= Zubeida Malik =

British journalist and broadcaster

Zubeida Malik is a journalist, broadcaster, and radio presenter who worked for the BBC for over 20 years, including 18 years on the BBC's Flagship News programme Radio Four Today. Malik has also presented BBC's Radio 4 Pick of the Week and One to One and made many documentaries for Radio 4 and the BBC World Service.

On the Today programme, she reported from Pakistan, Afghanistan, Nigeria, Saudi Arabia, Northern Ireland, Israel, and Gaza.  Her reportage included foreign reporting and stories in the UK.  She covered the murder of Damilola Taylor extensively and reported on several high-profile terrorism trials. Malik has been reporting on Osama bin Laden and Al-Qaeda since the 1990s and was one of the first journalists to look into extremist groups holding secret military training camps and encouraging young men to become jihadis.

Malik has interviewed key figures for the BBC, including Kofi Annan, President Musharraf, Tony Blair, Prince Saud Al Faisal, Desmond Tutu, the spiritual leader of Hamas, Sheikh Yassin, and a rare interview with Akbar Etemad.

==Career==
Malik's work for the Today programme has included interviews, war zone reportage, domestic social analysis and investigative work. She was one of the first reporters to get into Pakistan after September 11, where she interviewed Mullah Zaeef of the Taliban and reported on the war from Afghanistan for the BBC. Malik has reported on the riots in Genoa, terrorist attacks in Saudi Arabia and was the first female reporter for the BBC to report from the Hajj in Saudi Arabia.

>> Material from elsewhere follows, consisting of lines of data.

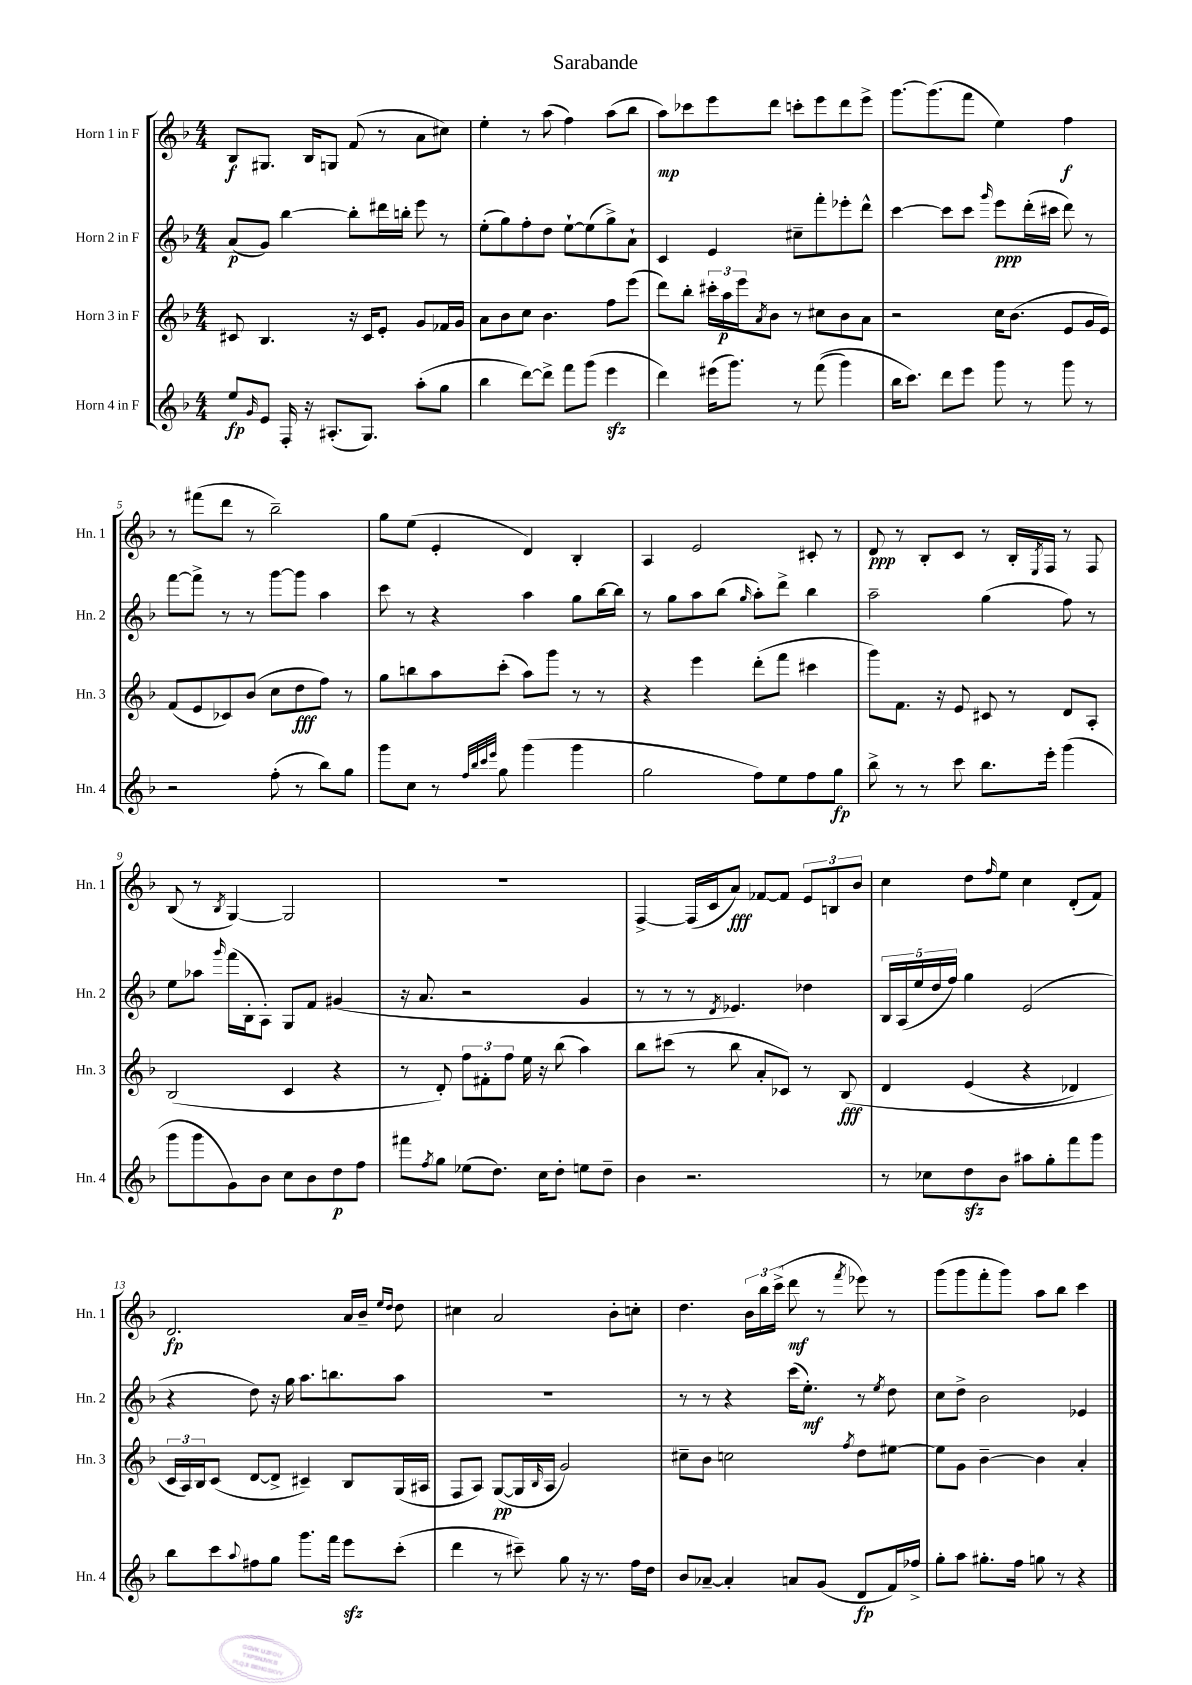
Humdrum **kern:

**kern	**kern	**kern	**kern
*staff4	*staff3	*staff2	*staff1
*clefG2	*clefG2	*clefG2	*clefG2
*k[b-]	*k[b-]	*k[b-]	*k[b-]
*M4/4	*M4/4	*M4/4	*M4/4
8ee	8c#	(8a	8B-
16qqg	.	.	.
8e	4.B-	8g)	8.G#
16F'	.	[4bb-	.
16r	.	.	16B-
(8.A#'	.	.	8G
.	16r	8bb-']	(8f
8.G)	16c#	.	.
.	8e'	16ddd#	8r
.	.	16bb'	.
(8aa'	8g	8eee	8a
8gg	16f-	8r	8cc#)
.	16g	.	.
=	=	=	=
4bb-	8a	(8ee'	4ee'
.	8b-	8gg)	.
[8ddd)	8cc	8ff'	8r
8ddd^]	4.b-	8dd	(8aa
8fff	.	[8ee`	4ff)
(8ggg	.	(8ee]	.
4eee	8ff	8gg^)	(8aa
.	(8eee	8a`	8bb-
=	=	=	=
4ddd)	8ddd)	4c	8aa)
.	8bb-'	.	8ccc-
(16eee#	24ccc#'	4e	8eee
.	24aa	.	.
8.ggg)	.	.	.
.	24eee	.	.
.	8qa	.	.
.	8b-	.	8ddd
8r	8r	8cc#~	8ccc'
&((8fff	8cc#	8fff'	8eee
4ggg)	8b-	8eee-'	8ddd
.	8a	8ddd^^	8eee^
=	=	=	=
16bb-	2r	[4ccc	[8.ggg
8.ccc&)	.	.	.
.	.	.	(8.ggg]
8ddd	.	8ccc]	.
8eee	.	8ccc	8fff
.	.	16qqggg	.
8ggg	16cc	8eee	4ee)
.	(8.b-	.	.
8r	.	(16ddd'	.
.	.	16ccc#	.
8ggg	8e	8ddd)	4ff
8r	16g	8r	.
.	16e)	.	.
=	=	=	=
2r	(8f	[8fff	8r
.	8e	8fff^]	(8fff#
.	8c-)	8r	8ddd
.	(8b-	8r	8r
(8ff'	8cc	[8ggg	2bb-~)
8r	8dd	8ggg]	.
8bb-)	8ff)	4aa	.
8gg	8r	.	.
=	=	=	=
8ggg	8gg	8ccc	8gg
8cc	8bb	8r	(8ee
8r	8aa	4r	4e'
32qqff	.	.	.
32qqbb-	.	.	.
32qqccc	.	.	.
32qqeee	.	.	.
8gg	(8ccc'	.	.
(4ggg	8aa)	4aa	4d)
.	8ggg	.	.
4ggg	8r	8gg	4B-'
.	8r	[16bb-	.
.	.	16bb-]	.
=	=	=	=
2gg	4r	8r	4A
.	.	8gg	.
.	4eee	8aa	2e
.	.	(8bb-	.
.	.	16qqgg	.
8ff)	(8ddd'	8aa')	.
8ee	8fff	8ddd^	.
8ff	4ccc#	4bb-	8c#'
8gg	.	.	8r
=	=	=	=
8bb-^	8ggg)	2aa~	8d
8r	8.f	.	8r
8r	.	.	8B-'
.	16r	.	.
8ccc	8e	.	8c
8.bb-	8c#	(4gg	8r
.	8r	.	16B-'
.	.	.	8qE
16eee'	.	.	16F
(4ggg	8d	8ff)	8r
.	8A'	8r	8F
=	=	=	=
8ggg	(2B-	8ee	(8B-
8ggg	.	8aa-	8r
.	.	16qqggg	8qB-
8g)	.	(16fff	[4G)
.	.	16B-'	.
8b-	.	8A')	.
8cc	4c	8G	2G]
8b-	.	8f	.
8dd	4r	(4g#	.
8ff	.	.	.
=	=	=	=
8fff#	8r	16r	1r
.	.	8.a	.
8qff	.	.	.
8gg	8d')	.	.
(8ee-	12ff	2r	.
.	12f#'	.	.
8.dd)	.	.	.
.	12ff	.	.
.	16ee	.	.
16cc	16r	.	.
8dd'	(8bb-	.	.
8ee	4aa)	4g	.
8dd~	.	.	.
=	=	=	=
4b-	8bb-	8r	[4F^
.	(8ccc#	8r	.
2.r	8r	8r	(16F]
.	.	.	16c
.	.	8qd	.
.	8bb-	4.e-)	8a)
.	8a'	.	[8f-
.	8c-)	.	8f-]
.	8r	4dd-	12e
.	.	.	12B
.	&(8B-	.	.
.	.	.	12b-
=	=	=	=
8r	4d	20B-	4cc
.	.	(20A	.
.	.	20ee	.
8cc-	.	.	.
.	.	20dd	.
.	.	20ff)	.
8dd	(4e	4gg	8dd
.	.	.	16qqff
8b-	.	.	8ee
8aa#	4r	(2e	4cc
8gg'	.	.	.
8fff	4d-)	.	(8d'
8ggg	.	.	8f)
=	=	=	=
8bb-	24c	4r	2.d
.	24A&)	.	.
.	24B-	.	.
8ccc	(8c	.	.
8qqaa	.	.	.
8ff#	[8d	8dd)	.
8gg	8d^]	16r	.
.	.	16gg	.
8.ggg	4c#~)	8.aa	.
16fff	.	8.bb	.
8eee	8B-	.	16a
.	.	.	16b-~
.	.	.	16qqee
.	.	.	16qqdd
(8ccc'	(16G	8aa	8dd
.	16A#	.	.
=	=	=	=
4ddd	8F	1r	4cc#
.	8A)	.	.
8r	([8G	.	2a
8ccc#~)	16G]	.	.
.	16qqB-	.	.
.	16A	.	.
8gg	2g)	.	.
16r	.	.	.
8.r	.	.	.
.	.	.	8b-'
16ff	.	.	8cc'
16dd	.	.	.
=	=	=	=
8b-	8cc#~	8r	4.dd
[8a-~	8b-	8r	.
4a-']	2cc	4r	.
.	.	.	24b-
.	.	.	24bb-
.	.	.	(24ccc^
8a	.	(16ccc	8ddd
.	.	8.ee')	.
(8g	.	.	8r
.	8qff	.	8qfff
8d	8dd	8r	8eee-)
.	.	8qee	.
16f)	[8ee#	8dd	8r
16ff-^	.	.	.
=	=	=	=
8gg'	8ee#]	8cc	(8ggg
8aa	8g	8dd^	8ggg
8.gg#'	[4b-~	2b-	8fff'
.	.	.	8ggg)
16ff	.	.	.
8gg	4b-]	.	8aa
8r	.	.	8bb-
4r	4a'	4e-	4ccc
==	==	==	==
*-	*-	*-	*-
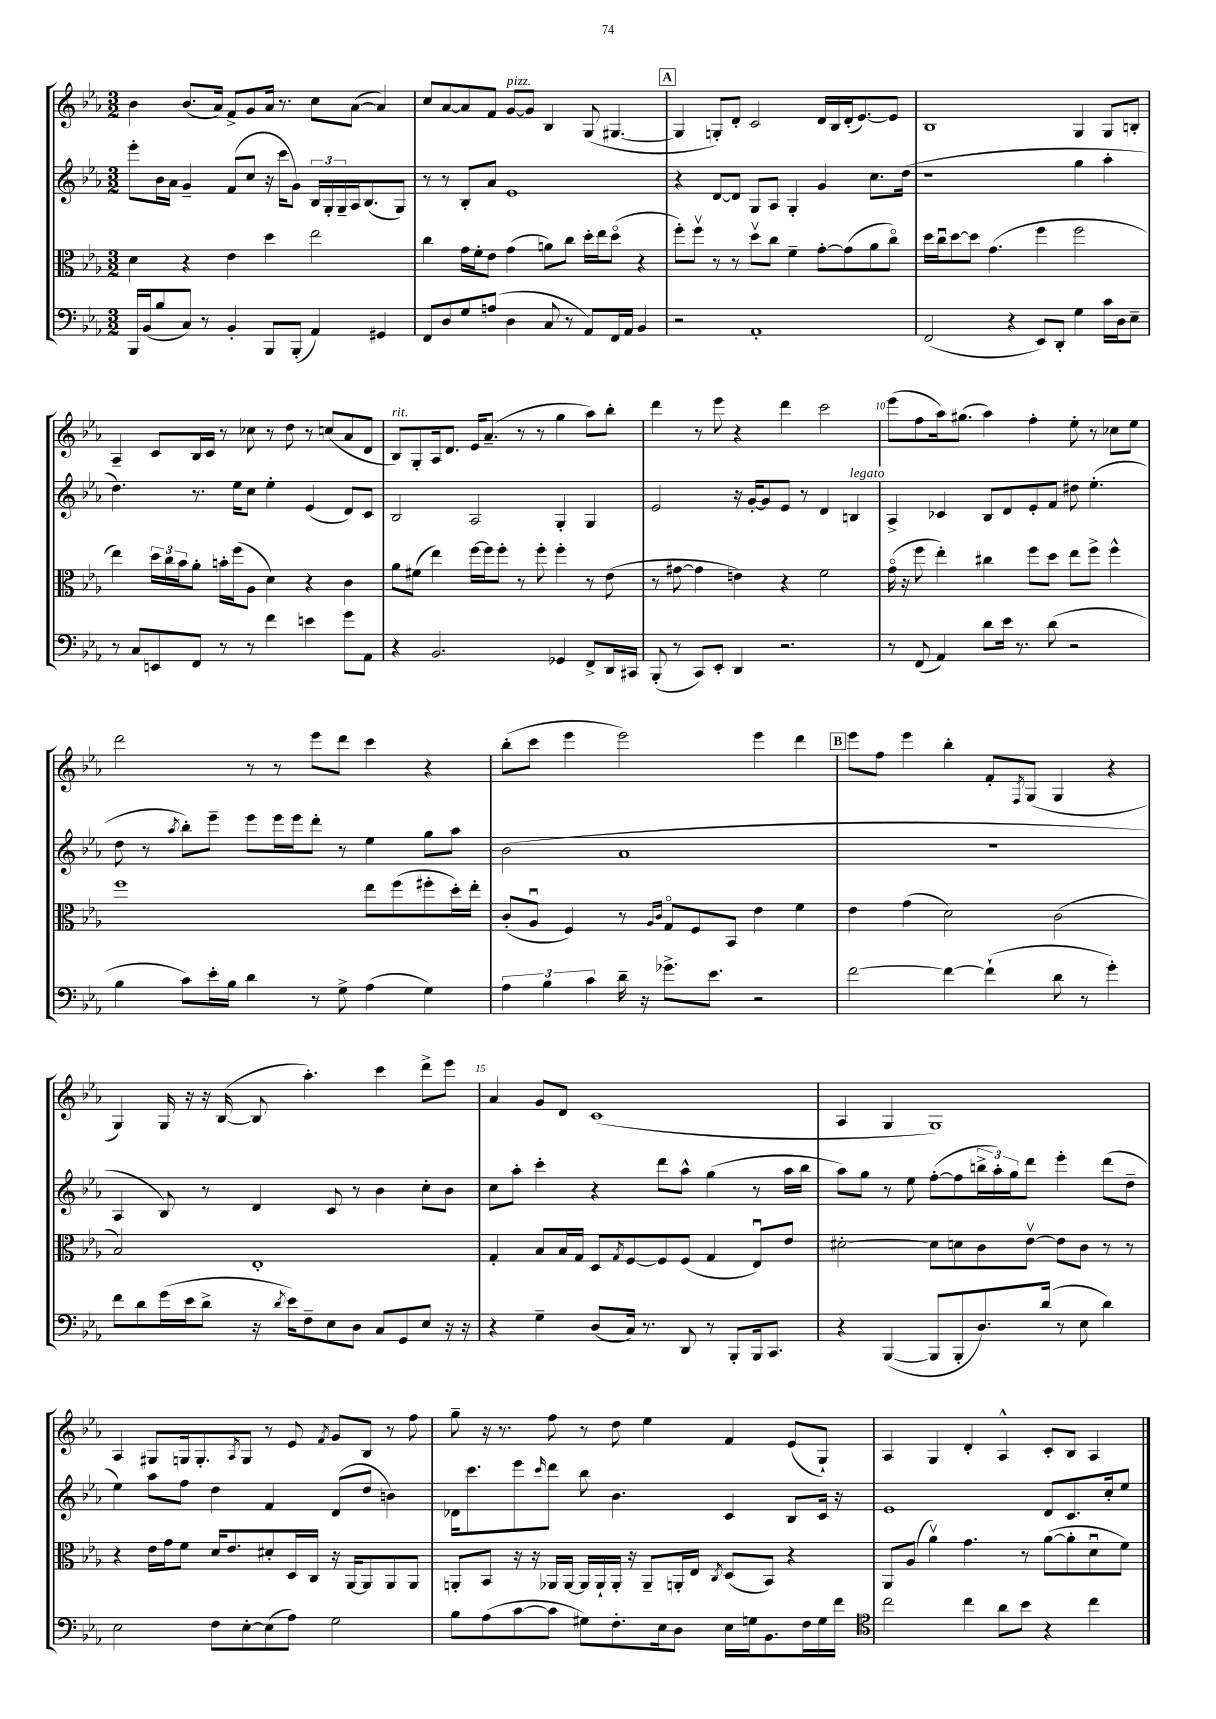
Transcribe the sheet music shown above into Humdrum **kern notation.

**kern	**kern	**kern	**kern
*staff4	*staff3	*staff2	*staff1
*clefF4	*clefC3	*clefG2	*clefG2
*k[b-e-a-]	*k[b-e-a-]	*k[b-e-a-]	*k[b-e-a-]
*M3/2	*M3/2	*M3/2	*M3/2
16BBB-	4d	8eee-'	4b-
(16BB-	.	.	.
8B-	.	16b-	.
.	.	16a-	.
8C)	4r	4g~	(8.b-
8r	.	.	.
.	.	.	16a-)
4BB-'	4e-	(8f	8f^
.	.	8cc	8g
8BBB-	4dd	16r	16a-
.	.	16ccc	8.r
(8BBB-'	.	8g)	.
4AA-)	2ee-	24B-	8cc
.	.	24G'	.
.	.	24G~	.
.	.	16A-	([8a-
.	.	(8.B-	.
4GG#	.	.	4a-])
.	.	8G)	.
=	=	=	=
8FF	4cc	8r	8cc
8D	.	8r	[8a-
8G	16g	8B-'	8a-]
.	16f'	.	.
(8A	8e-	8a-	8f
4D	(4g	1e-	[8g
.	.	.	8g]
8C	8a)	.	4B-
8r	8cc	.	.
8AA-)	16dd'	.	(8G
.	16ee-	.	.
16FF	(8ddo	.	[4.G#
16AA-	.	.	.
4BB-	4r	.	.
=	=	=	=
2r	8ff')	4r	4G#]
.	8ffv	.	.
.	8r	[8d	8G')
.	8r	8d]	8d'
1AA-'	8ddv	8G	2c
.	8cc	8A-	.
.	4f~	4G'	.
.	[8g'	4g	16d
.	.	.	16B-
.	(8g]	.	(16d'
.	.	.	[8.e-)
.	8a-	8.cc	.
.	8cco)	.	8e-]
.	.	(16dd	.
=	=	=	=
(2FF	16dd	1r	1B-
.	16ccu	.	.
.	[8dd	.	.
.	8dd]	.	.
.	(4.g	.	.
4r	.	.	.
8EE-)	4ff	.	.
8DD'	.	.	.
4G	2ff	4gg	4G
16c	.	4aa-'	8G
16D	.	.	.
8E-~	.	.	8B'
=	=	=	=
8r	4ee-)	4.dd)	4A-~
8C	.	.	.
8EE	24dd	.	8c
.	24cc	.	.
.	24b-	.	.
8FF	8a-'	8.r	16B-
.	.	.	16c
8r	16b'	.	8r
.	(16ff	16ee-	.
8r	8A-	8cc	8cc-
4f	4d)	4ee-'	8r
.	.	.	8dd
4e	4r	(4e-	8r
.	.	.	(8cc
8g	4c	8d)	8a-
8AA-	.	8c	8d
=	=	=	=
4r	8a-	2B-	8B-)
.	(8f#	.	8G'
2.BB-	4ee-)	.	16A-
.	.	.	8.d
.	[16ff	2A-	16e-
.	16ff]	.	(8.a-~
.	8ff'	.	.
.	8r	.	8r
.	8ff'	.	8r
4GG-	4ff'	4G'	4gg
8FF^	8r	4G	8aa-)
16DD	(8e-	.	8bb-'
16CC#	.	.	.
=	=	=	=
(8BBB-'	8r	2e-	4ddd
8r	[8g#	.	.
8CC)	4g#]	.	8r
8EE-'	.	.	8eee-
4DD	4e)	16r	4r
.	.	[16g'	.
.	.	8g]	.
2.r	4r	8e-	4ddd
.	.	8r	.
.	2f	4d	2ccc
.	.	4B	.
=	=	=	=
8r	(16go	4A-^	(8eee-
.	16r	.	.
(8FF	8ff	.	8ff
4AA-)	4ee-')	4c-	16aa-)
.	.	.	(8.gg#
8d	4cc#	8B-	4aa-)
16e-	.	8d	.
8.r	.	.	.
.	8ff	8e-'	4ff'
(8d	8dd	8f	.
2r	8ee-	8dd#	8ee-'
.	8ff^	(4.ee-'	8r
.	4ff^^	.	8cc-
.	.	.	8ee-
=	=	=	=
4B-	1ff	8dd	2ddd
.	.	8r	.
.	.	8qaa-	.
8c)	.	8bb-')	.
16e-'	.	8eee-~	.
16B-	.	.	.
4d	.	8eee-	8r
.	.	16eee-	8r
.	.	16eee-	.
8r	.	8ddd'	8eee-
8G^	.	8r	8ddd
(4A-	8ee-	4ee-	4ccc
.	(8ff	.	.
4G)	8ff#'	8gg	4r
.	16dd')	8aa-	.
.	16ee-'	.	.
=	=	=	=
6A-	(8c'	(2b-	(8bb-'
.	8A-u	.	8ccc
6B-	.	.	.
.	4F)	.	4eee-
6c	.	.	.
16d~	8r	1a-	2eee-)
16r	.	.	.
.	16qqA-	.	.
.	16qqc	.	.
8.g-^	8Go	.	.
.	8F	.	.
8.e-	.	.	.
.	8BB-	.	.
2r	4e-	.	4eee-
.	4f	.	4ddd
=	=	=	=
[2f	4e-	1.r	8eee-
.	.	.	8ff
.	(4g	.	4eee-
4f_	2d)	.	4bb-'
(4f`]	.	.	8f'
.	.	.	8qF
.	.	.	(8G
8d	(2c	.	4G
8r	.	.	.
4g')	.	.	4r
=	=	=	=
8f	2B-)	4A-	4G)
8d	.	.	.
(16g	.	8B-)	16G
16e-	.	.	16r
8d^	.	8r	16r
.	.	.	([16B-
16r	1E-'	4d	8B-]
8qd	.	.	.
16e-)	.	.	.
8F~	.	.	4.aa-')
8E-	.	8c	.
8D	.	8r	.
8C	.	4b-	4ccc
8GG	.	.	.
8E-	.	8cc'	8ddd^
16r	.	8b-	8eee-
16r	.	.	.
=	=	=	=
4r	4G'	8cc	4a-
.	.	8aa-'	.
4G~	8B-	4ccc'	8g
.	16B-	.	8d
.	16G	.	.
(8D	8D	4r	(1c
.	8qG	.	.
16C)	[8F	.	.
8.r	.	.	.
.	8F]	8ddd	.
8DD	(8F	8aa-^^	.
8r	4G	(4gg	.
8BBB-'	.	.	.
16BBB-	8E-u)	8r	.
8.CC	.	.	.
.	8e-	16aa-	.
.	.	16bb-	.
=	=	=	=
4r	[2d#'	8aa-)	4A-
.	.	8gg	.
([4BBB-	.	8r	4G
.	.	8ee-	.
8BBB-]	8d#]	([8ff'	1G)
8BBB-'	8d	8ff]	.
8.D)	8c	24bb^	.
.	.	24aa-')	.
.	.	24gg	.
.	[8e-v	8ddd	.
(16d	.	.	.
8r	8e-]	4eee-'	.
8E-	8c	.	.
4d)	8r	(8ddd	.
.	8r	8dd~	.
=	=	=	=
2E-	4r	4ee-)	4A-
.	16e-	8aa-	8G#
.	16g	.	.
.	8f	8ff	16G
.	.	.	8.G'
8F	16d	4dd	.
.	8.e-	.	.
.	.	.	8qA-
[8E-'	.	.	8G
(8E-]	8d#'	4f	8r
8A-)	16D	.	8e-
.	16C	.	.
.	.	.	8qf
2G	16r	(8d	8g
.	[16AA-	.	.
.	8AA-]	8dd	8B-
.	8AA-	4b)	8r
.	8AA-	.	8ff
=	=	=	=
8B-	8AA'	16d-	8gg~
.	.	8.ccc	.
(8A-	8BB-	.	16r
.	.	.	8.r
[8c	16r	8eee-	.
.	16r	.	.
.	.	16qqccc	.
8c]	16AA-	8ddd	8ff
.	[16AA-	.	.
8G#)	16AA-]	8bb-	8r
.	16AA-`	.	.
8.F'	16AA-'	4.b-	8dd
.	16r	.	.
.	8AA-~	.	4ee-
16E-	.	.	.
8D	16AA'	.	.
.	16E-	.	.
.	8qC	.	.
16E-	(8D	4c	4f
16G	.	.	.
8.BB-	8BB-)	.	.
.	4r	8B-	(8e-
16F	.	.	.
16G	.	16c	8G`)
16f	.	16r	.
=	=	=	=
*clefC4	*	*	*
2cc	8AA-	1e-	4A-
.	(8A-	.	.
.	4a-v)	.	4G
4cc	4.g	.	4d'
8a-	.	.	4A-^^
8b-	8r	.	.
4r	([8a-	8d	8c'
.	8a-']	8.c	8B-
4cc	8du	.	4A-
.	.	16cc'	.
.	8f)	8ee-	.
==	==	==	==
*-	*-	*-	*-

As a reporter on Newsnight, she did one of the few interviews with the parents of Shafilea Ahmed, who were found guilty and jailed for her murder. She led an investigation into female genital mutilation, which at the time was a subject rarely discussed. Malik has also written several opinion pieces for The i Paper and also has written for The Times Red Box.

==Awards==
- Carlton TV Multicultural Achievement Award for Television and Radio.
- 2002 EMMA Best Radio News Journalist.
- 2002 Media Personality of the Year at the Asian Women of Achievement Awards.
- 1997 BT Press Award for Radio News Broadcaster of the year.
- 2001 EMMA Best Radio Journalist.
- 2000 Foreign Press Association Young Journalist of the Year.
- 2004 She was voted as one of the Good Housekeeping role Models.